Menurut Anton, pembangunan mal di Jakarta baru terfokus pada area-area tertentu. Contohnya, di sepanjang jalan Sudirman, puluhan pusat perbelanjaan tumbuh dengan kelas yang sama. Hal itu, membuat mal menjadi tidak dapat bersaing.
"Jakarta berbeda dengan Singapore. Singapore sepanjang jalan berderet mal tapi bisa hidup karena banyak turis, sedangkan di Jakarta kebanyakan keperluan bisnis," kata Anton.
Sebetulnya, Anton menuturkan, di Jakarta masih terdapat area-area tertentu yang bisa dikembangkan untuk pusat perbelanjaan. Secara makro, kawasan Jakarta Timur memiliki potensi besar untuk dikembangkan pusat perbelanjaan baru.
Namun, Anton menyarankan sebaiknya pusat perbelanjaan yang baru dibangun untuk segmentasi kelas menengah. "Pola masyarakat Jakarta telah berubah. Jika dahulu orang mau ke mall rela berjam-jam di jalan, sekarang orang ingin ke mal dekat dengan rumah," katanya.
Untuk kawasan mikro, Anton memprediksi kawasan Tebet berpotensi untuk dibangun mal kecil. Kawasan Tebet saat ini baru dikuasai kafe dan restoran yang berdiri sendiri. Jika dibangun sebual mal untuk kalangan menengah seperti Cilandak Town Square maka dapat potensi tersebut dapat dimaksimalkan.
Berdasarkan riset Jones Lang LaSalle, harga sewa mal di kawasan Jakarta mencapai Rp448 ribu/meter persegi/bulan dengan tingkat okupansi mencapai 82 persen.


Menurut saya :
Saya tidak setuju kalau di Jakarta dikatakan masih kekurangan mall, karna menurut saya Jakarta sudah cukup banyak dibangun pusat-pusat perbelanjaan/mall. Kalau saya bilang jika dibandingkan dengan Negara-negara lain seperti singapure, Jakarta tidak terlalu jauh dengan keaadan mall di singapure. Di singapure memang banyak dijumpai pusat-pusat perbelanjaan bahkan di setiap sudut kota di singapure terdapat mall, itu hal yang wajar menurut saya. Karna singapure sendiri adalah kota belanja/ dikenal sebagai kota wisata. Dan mungkin saja di singapure setiap orangnya mampu menyewa tempat di sebuah mall dengan harga yang terjangkau. Berbeda dengan di Jakarta, yang uang sewa mall-nya bisa mencapai Rp.448/meter persegi/bulan. Mungkin karna hal itu juga yang membuat kota di singapure di penuhi banyak mall.

Saran saya :
Sebaiknya jangan di bangun mall lagi di ibu kota Jakarta.
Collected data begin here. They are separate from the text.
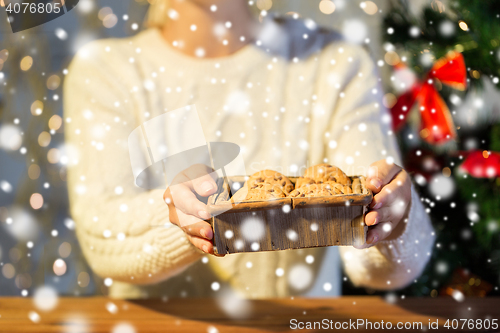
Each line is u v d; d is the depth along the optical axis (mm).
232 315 968
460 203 1237
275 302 1018
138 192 1181
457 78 1120
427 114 1166
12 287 2074
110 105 1212
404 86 1147
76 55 1272
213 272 1266
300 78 1243
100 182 1144
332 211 801
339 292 1330
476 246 1262
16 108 1910
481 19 1145
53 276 1877
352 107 1218
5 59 1817
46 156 1953
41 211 1991
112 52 1272
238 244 802
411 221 989
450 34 1220
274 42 1297
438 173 1236
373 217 797
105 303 1014
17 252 1923
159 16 1321
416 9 1587
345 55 1276
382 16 1359
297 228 802
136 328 920
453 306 991
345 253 1063
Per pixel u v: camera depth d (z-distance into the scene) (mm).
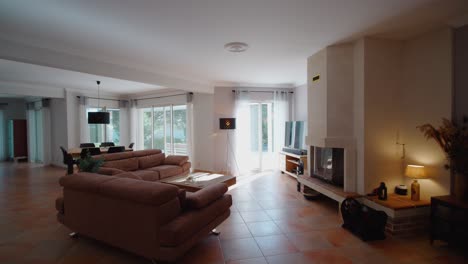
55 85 6590
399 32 3047
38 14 2449
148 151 5434
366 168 3244
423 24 2799
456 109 2785
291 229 2988
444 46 2857
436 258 2350
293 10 2436
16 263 2270
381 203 2928
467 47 2680
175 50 3635
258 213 3518
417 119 3170
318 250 2502
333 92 3486
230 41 3281
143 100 8305
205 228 2387
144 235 2086
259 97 6570
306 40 3279
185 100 7148
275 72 5129
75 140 7254
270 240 2711
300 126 5578
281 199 4160
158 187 2068
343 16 2584
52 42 3244
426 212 2865
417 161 3180
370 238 2697
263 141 6777
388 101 3301
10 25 2705
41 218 3328
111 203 2266
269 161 6797
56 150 7551
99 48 3523
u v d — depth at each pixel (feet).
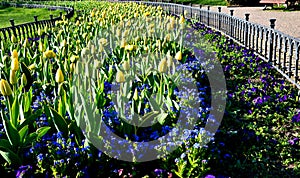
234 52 30.53
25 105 12.53
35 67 18.30
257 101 18.81
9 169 10.87
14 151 11.27
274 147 14.61
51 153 10.99
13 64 12.46
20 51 21.70
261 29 27.73
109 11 48.55
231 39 37.40
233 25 36.81
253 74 24.53
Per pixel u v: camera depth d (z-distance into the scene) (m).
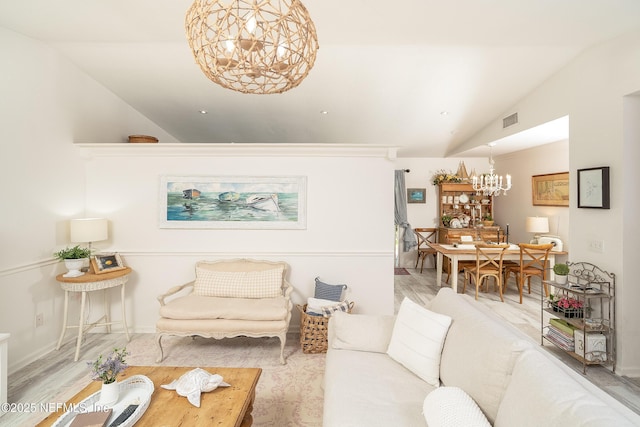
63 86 3.18
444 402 1.30
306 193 3.51
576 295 2.95
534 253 4.54
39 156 2.93
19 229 2.75
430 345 1.79
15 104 2.71
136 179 3.49
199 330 2.75
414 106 4.26
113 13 2.48
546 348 3.12
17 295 2.73
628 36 2.55
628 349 2.61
Karna di Jakarta tempatnya sudah penuh & sesak oleh gedung/bangunan bertingkat lainnya, hal itu saya rasa  hanya menambah masalah di ibu kota saja. Belum lagi masalah macet yang sudah terkenal di ibu kota & masih belum ada jalan keluarnya. Lagi pula belum tentu semua orang kita ini mampu menyewa tempat dengan harga sewa yang murah/terjangkau untuk berjualan di mall. Daripada membangun mall, lebih baik uangnya disumbangkan kepada orang yang membutuhkan/ kepada korban bencana alam.